CTIA asked the FCC to clarify that “pole” includes light poles and that utilities must afford nondiscriminatory access to light poles at rates, terms, and conditions consistent with the requirements of section 224 and the Commission’s pole attachment rules. The trade association also asked the Commission to affirm that utilities may not impose blanket prohibitions on access to any portions of their poles; and declare that utilities cannot ask providers to accept terms and conditions that are inconsistent with the Commission’s rules.
In a declaratory ruling Wednesday, the Wireline Competition Bureau found evidence to support two of CTIA’s beefs. The bureau said, “the record shows that many pole owners continue to deny access summarily to all or part of poles, without giving reasons for denying access that are specific to the pole or attachment.” The agency clarified that the imposition of a “blanket ban” by a utility on attachments to any portion of a utility pole is inconsistent with the federal requirement that a “denial of access . . . be specific” to a particular request.
The agency also agreed with CTIA that without clarification of the Commission’s support for mutually bargained-for solutions such solutions “for pole attachments would rarely, if ever, occur absent the rules, given the uneven bargaining leverage. The utility is the ‘gatekeeper’ to its poles, while the attacher lacks any gatekeeper position.” The bureau found it necessary to clarify that attachers must receive some benefit, other than the right to attach to poles (already guaranteed by section 224), in exchange for agreeing to rule deviations that benefit utilities.
The bureau anticipates its clarifications will allow attachers to better plan deployments. It also believes the explanations could reduce burdens on utilities as attachers wouldn’t file applications that cannot comport with the utilities’ published standards. Any disputes regarding the validity of a utility’s general pole attachment requirements can be raised with the Commission via a pole attachment complaint.

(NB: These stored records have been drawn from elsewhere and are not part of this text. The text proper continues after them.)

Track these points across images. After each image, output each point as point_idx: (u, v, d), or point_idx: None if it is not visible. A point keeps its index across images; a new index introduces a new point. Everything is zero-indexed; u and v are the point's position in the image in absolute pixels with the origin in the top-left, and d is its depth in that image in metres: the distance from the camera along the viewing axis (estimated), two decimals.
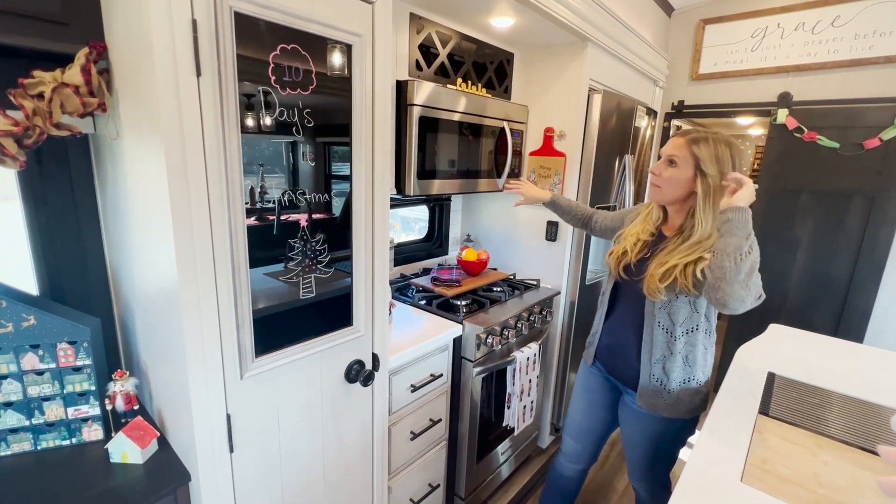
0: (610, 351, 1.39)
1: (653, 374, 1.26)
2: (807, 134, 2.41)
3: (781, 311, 2.65)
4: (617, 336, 1.36)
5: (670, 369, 1.24)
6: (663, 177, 1.19)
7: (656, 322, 1.23)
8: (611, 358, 1.40)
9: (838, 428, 1.11)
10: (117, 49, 0.87)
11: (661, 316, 1.22)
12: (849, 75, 2.35)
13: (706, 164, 1.12)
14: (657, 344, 1.24)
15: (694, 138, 1.15)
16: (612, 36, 2.02)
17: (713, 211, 1.13)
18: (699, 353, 1.25)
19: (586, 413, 1.51)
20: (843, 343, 1.71)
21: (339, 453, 1.21)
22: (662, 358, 1.24)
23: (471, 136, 1.78)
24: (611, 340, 1.39)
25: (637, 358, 1.30)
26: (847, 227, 2.40)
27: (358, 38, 1.00)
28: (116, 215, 1.09)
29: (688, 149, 1.14)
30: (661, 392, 1.27)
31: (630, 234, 1.34)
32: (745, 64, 2.64)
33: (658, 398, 1.27)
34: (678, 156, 1.16)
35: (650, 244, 1.29)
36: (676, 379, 1.25)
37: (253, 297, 0.92)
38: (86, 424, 1.02)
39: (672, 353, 1.23)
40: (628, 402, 1.37)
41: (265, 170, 0.92)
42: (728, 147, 1.14)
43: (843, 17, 2.32)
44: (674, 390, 1.26)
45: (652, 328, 1.24)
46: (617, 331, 1.36)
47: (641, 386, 1.29)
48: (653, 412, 1.29)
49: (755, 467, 0.94)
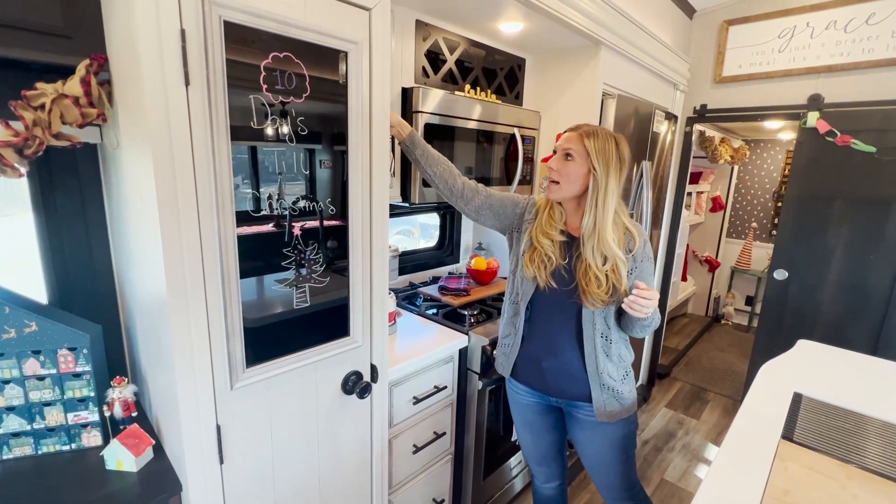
0: (551, 373, 1.27)
1: (603, 385, 1.23)
2: (840, 137, 2.27)
3: (815, 326, 2.49)
4: (556, 355, 1.25)
5: (613, 373, 1.23)
6: (561, 172, 1.16)
7: (596, 332, 1.20)
8: (554, 380, 1.28)
9: (873, 458, 1.02)
10: (116, 60, 0.89)
11: (599, 323, 1.20)
12: (886, 75, 2.21)
13: (595, 158, 1.13)
14: (599, 353, 1.21)
15: (587, 132, 1.15)
16: (627, 39, 1.96)
17: (601, 207, 1.14)
18: (625, 344, 1.28)
19: (535, 443, 1.43)
20: (881, 362, 1.58)
21: (336, 467, 1.18)
22: (606, 366, 1.22)
23: (481, 143, 1.76)
24: (549, 363, 1.26)
25: (583, 371, 1.23)
26: (887, 237, 2.25)
27: (354, 45, 0.99)
28: (120, 222, 1.11)
29: (581, 143, 1.14)
30: (615, 398, 1.24)
31: (541, 235, 1.23)
32: (771, 65, 2.52)
33: (614, 405, 1.24)
34: (574, 149, 1.15)
35: (564, 246, 1.22)
36: (619, 378, 1.25)
37: (246, 306, 0.91)
38: (85, 430, 1.03)
39: (609, 356, 1.23)
40: (583, 417, 1.29)
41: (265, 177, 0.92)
42: (616, 144, 1.15)
43: (879, 14, 2.19)
44: (623, 391, 1.25)
45: (594, 339, 1.20)
46: (555, 350, 1.25)
47: (596, 400, 1.23)
48: (612, 421, 1.25)
49: (774, 499, 0.87)
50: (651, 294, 1.09)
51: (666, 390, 3.15)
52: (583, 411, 1.29)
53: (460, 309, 1.80)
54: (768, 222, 4.39)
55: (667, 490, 2.15)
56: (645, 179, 2.23)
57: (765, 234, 4.41)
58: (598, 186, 1.15)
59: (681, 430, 2.67)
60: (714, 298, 4.67)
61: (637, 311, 1.10)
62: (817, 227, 2.43)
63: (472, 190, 1.34)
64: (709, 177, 4.39)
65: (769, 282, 2.62)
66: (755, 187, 4.44)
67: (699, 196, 4.36)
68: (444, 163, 1.33)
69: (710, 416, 2.85)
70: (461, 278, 1.99)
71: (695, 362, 3.61)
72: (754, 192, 4.45)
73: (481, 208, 1.34)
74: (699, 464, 2.36)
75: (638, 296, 1.09)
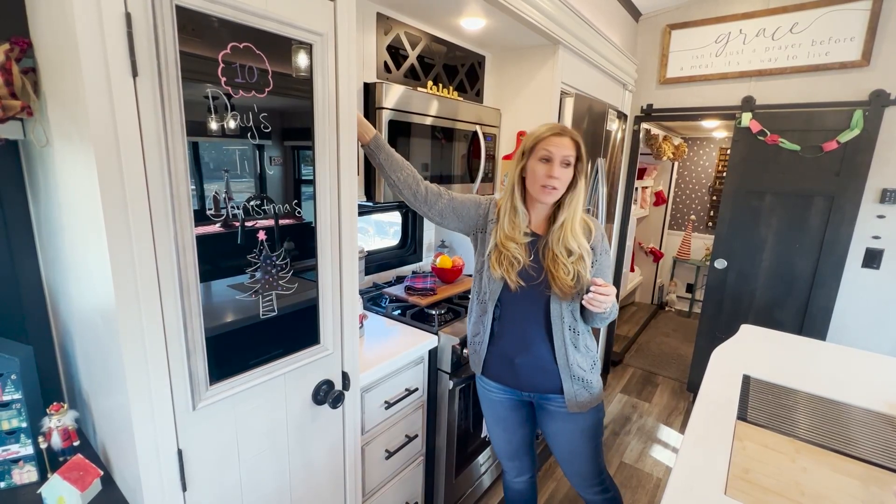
0: (524, 369, 1.29)
1: (573, 377, 1.27)
2: (770, 137, 2.48)
3: (751, 310, 2.71)
4: (528, 351, 1.27)
5: (582, 364, 1.28)
6: (562, 179, 1.19)
7: (565, 325, 1.24)
8: (527, 376, 1.29)
9: (811, 430, 1.12)
10: (43, 46, 0.78)
11: (567, 317, 1.24)
12: (807, 80, 2.43)
13: (584, 162, 1.21)
14: (568, 345, 1.25)
15: (574, 136, 1.20)
16: (583, 39, 2.02)
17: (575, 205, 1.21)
18: (590, 335, 1.31)
19: (507, 438, 1.45)
20: (808, 341, 1.74)
21: (308, 480, 1.13)
22: (575, 357, 1.26)
23: (443, 140, 1.73)
24: (522, 359, 1.28)
25: (553, 364, 1.27)
26: (809, 227, 2.48)
27: (319, 37, 0.93)
28: (51, 230, 0.98)
29: (576, 149, 1.19)
30: (584, 388, 1.29)
31: (506, 240, 1.23)
32: (710, 69, 2.69)
33: (584, 395, 1.29)
34: (572, 156, 1.19)
35: (529, 245, 1.26)
36: (588, 368, 1.29)
37: (208, 316, 0.84)
38: (17, 466, 0.91)
39: (577, 347, 1.27)
40: (555, 409, 1.32)
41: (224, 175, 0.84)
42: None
43: (801, 24, 2.40)
44: (592, 380, 1.30)
45: (562, 331, 1.24)
46: (527, 346, 1.27)
47: (567, 392, 1.27)
48: (584, 411, 1.30)
49: (738, 478, 0.93)
50: (609, 290, 1.14)
51: (620, 377, 3.31)
52: (554, 403, 1.32)
53: (428, 309, 1.78)
54: (705, 215, 4.72)
55: (626, 472, 2.26)
56: (601, 176, 2.32)
57: (702, 225, 4.74)
58: (575, 186, 1.20)
59: (635, 414, 2.81)
60: (658, 287, 4.97)
61: (596, 307, 1.15)
62: (751, 220, 2.63)
63: (435, 194, 1.32)
64: (652, 172, 4.64)
65: (710, 271, 2.82)
66: (693, 182, 4.75)
67: (644, 191, 4.61)
68: (407, 167, 1.30)
69: (660, 398, 3.02)
70: (427, 277, 1.97)
71: (644, 348, 3.82)
72: (692, 187, 4.76)
73: (444, 211, 1.32)
74: (654, 445, 2.50)
75: (596, 292, 1.13)
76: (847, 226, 2.37)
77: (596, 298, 1.13)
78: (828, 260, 2.44)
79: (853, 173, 2.31)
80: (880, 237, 2.34)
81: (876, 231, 2.34)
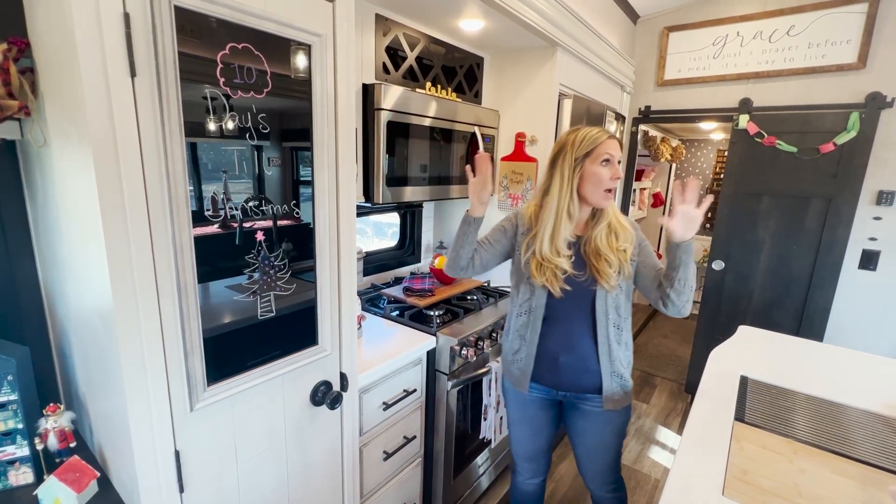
0: (567, 367, 1.28)
1: (614, 373, 1.27)
2: (767, 139, 2.49)
3: (748, 311, 2.71)
4: (572, 349, 1.27)
5: (623, 359, 1.28)
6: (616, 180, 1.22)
7: (610, 322, 1.24)
8: (569, 374, 1.29)
9: (809, 431, 1.12)
10: (41, 46, 0.78)
11: (612, 314, 1.25)
12: (804, 82, 2.44)
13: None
14: (612, 342, 1.25)
15: (613, 135, 1.23)
16: (581, 41, 2.02)
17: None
18: (629, 331, 1.32)
19: (532, 438, 1.45)
20: (805, 342, 1.75)
21: (306, 482, 1.12)
22: (618, 353, 1.27)
23: (442, 142, 1.74)
24: (566, 357, 1.28)
25: (596, 362, 1.27)
26: (806, 229, 2.49)
27: (318, 37, 0.93)
28: (48, 230, 0.98)
29: (620, 149, 1.24)
30: (621, 386, 1.29)
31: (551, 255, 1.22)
32: (707, 71, 2.70)
33: (619, 392, 1.29)
34: (619, 157, 1.23)
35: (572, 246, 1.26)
36: (626, 364, 1.30)
37: (206, 317, 0.84)
38: (13, 467, 0.90)
39: (620, 343, 1.27)
40: (589, 408, 1.32)
41: (222, 176, 0.84)
42: None
43: (798, 27, 2.41)
44: (627, 376, 1.31)
45: (606, 329, 1.24)
46: (571, 344, 1.27)
47: (606, 389, 1.27)
48: (618, 408, 1.30)
49: (736, 479, 0.93)
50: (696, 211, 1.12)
51: None
52: (590, 403, 1.31)
53: (426, 310, 1.78)
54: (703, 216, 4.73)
55: (625, 473, 2.25)
56: None
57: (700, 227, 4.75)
58: None
59: (633, 415, 2.81)
60: None
61: (684, 229, 1.12)
62: (749, 221, 2.64)
63: (477, 254, 1.34)
64: (650, 174, 4.65)
65: (708, 272, 2.82)
66: None
67: (642, 192, 4.62)
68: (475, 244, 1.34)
69: (658, 400, 3.03)
70: (425, 278, 1.97)
71: (643, 349, 3.82)
72: None
73: (486, 261, 1.35)
74: (652, 446, 2.50)
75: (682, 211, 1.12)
76: (844, 227, 2.38)
77: (688, 213, 1.12)
78: (825, 261, 2.45)
79: (850, 175, 2.32)
80: (877, 239, 2.35)
81: (872, 233, 2.35)
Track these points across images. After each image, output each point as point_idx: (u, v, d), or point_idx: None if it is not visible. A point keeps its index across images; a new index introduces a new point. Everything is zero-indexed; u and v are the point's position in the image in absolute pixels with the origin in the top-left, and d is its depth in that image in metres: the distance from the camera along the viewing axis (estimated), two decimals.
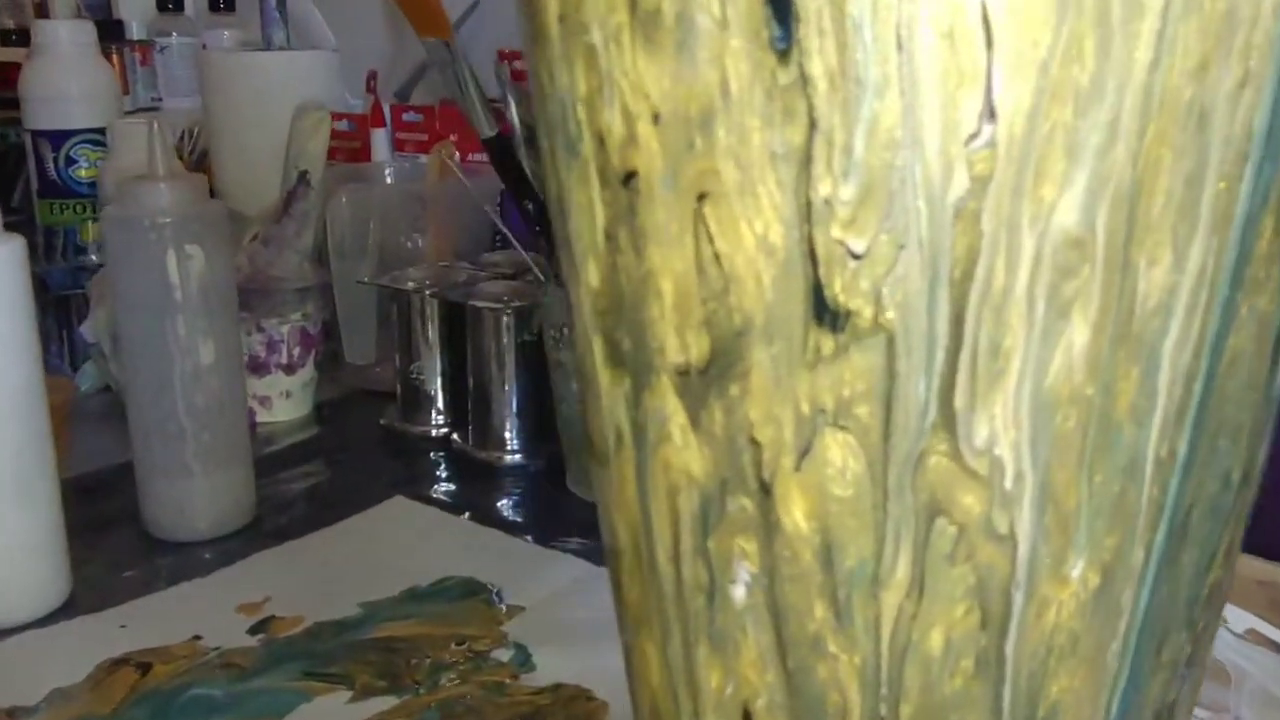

While the FCC has streamlined several rules to speed small cell deployment, CTIA pointed out in its petition why clarifications are needed. Crown Castle submits that “[p]ole owners often impose ad hoc, unilateral bans on the attachment of particular equipment to utility poles or attachment to particular sectors of a pole without providing clear safety or engineering rationale.”
AT&T explains that “some electric utilities have continued to adopt blanket prohibitions against certain types of attachments or for portions of poles, without providing any specific or legitimate basis for those prohibitions” and that such “prohibitions are impeding AT&T’s ability to timely and efficiently deploy the infrastructure needed to support 5G services.”
“Utilities have continued to resist giving access to pole tops. They have also flatly denied access to lower portions of poles, below where utility and cable lines are typically attached—sometimes referring to this area as ‘unusable’ space,” said CTIA in its 2019 petition. “Providers also continue to confront blanket restrictions on access to unusable space that do not comply with the requirement that they make a pole specific showing of risks to safety or reliability.”
Utilities argued that granting CTIA’s request will interfere with the enforcement of reasonable engineering and safety standards. The FCC disagreed. The agency said: “utilities can deny pole access in a particular instance on a nondiscriminatory basis ‘where there is insufficient capacity, and for reasons of safety, reliability, and generally applicable engineering purposes.’ We simply make clear today that utilities need to exercise such discretion consistent with the specificity requirement in section 1.1403(b) of the Commission’s rules and that use of a blanket ban does not comply with this specificity requirement.”